将外键自动插入表中的简单方法

Question

I have two table program(p_id(pk)AI, program_name and another table graduate_survey(id(pk)AI,total_PO1,total_PO2,session,p_id(fk) . In the program table values are already inserted as

p_id Program_name
    1    B.tech CSE
    2    B.tech IT.

..so on. I select from a drop down list B.tech CSE and then redirect to the survey form. I enter the total_PO1, total_PO2 there and submit it.Now i want to insert in the graduate_survey table where in the fk field the p_id of B.tech CSE should automatically enter so that i can know the survey is done for which program..Is there any query in MySQL to do that? The insert operation should be done in php code.Please suggest any query.

Answer 1

Your approach seems to be incorrect.

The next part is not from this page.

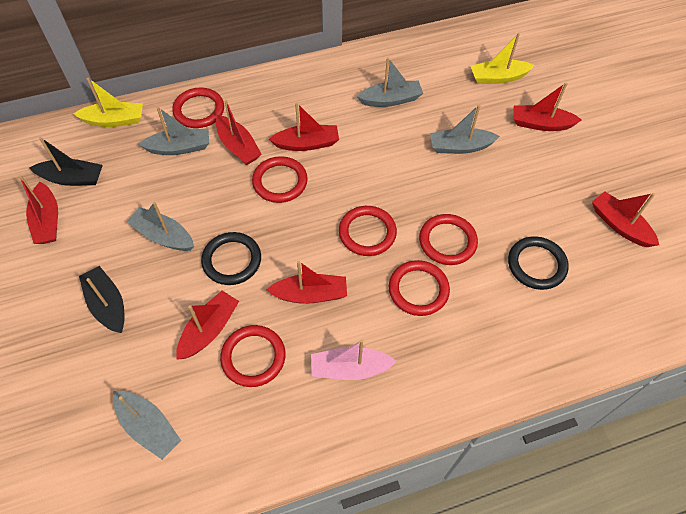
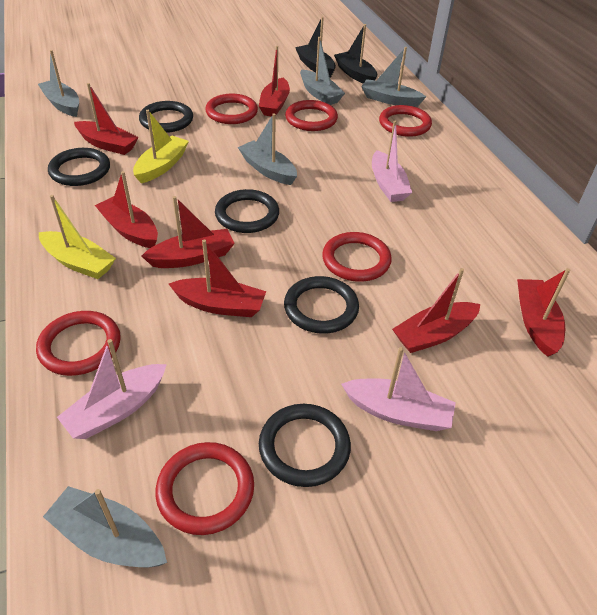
black ring: 2 -> 5
pink boat: 1 -> 3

When you generate your dropdown menu in HTML, then the display value (the value that the user actually sees and selects) should be the program name, but the underlying value should be the id of the same record.

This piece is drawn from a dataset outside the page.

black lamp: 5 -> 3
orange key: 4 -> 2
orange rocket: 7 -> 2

When you send the data to the server, then you should send the underlying id value, not the display value. Using HTML's standard dropdown menu, you would create sg like this as an output:

<select name="programs">
    <option value="1">B.tech CSE</option>
    <option value="2">B.tech IT</option>
</select>

If this control is submitted via a form, then the browser will send the value of the selected option automatically. If you use ajax, then your code has to retrieve the selected value of the select element. In the php code you just insert the underlying value into the graduate survey table.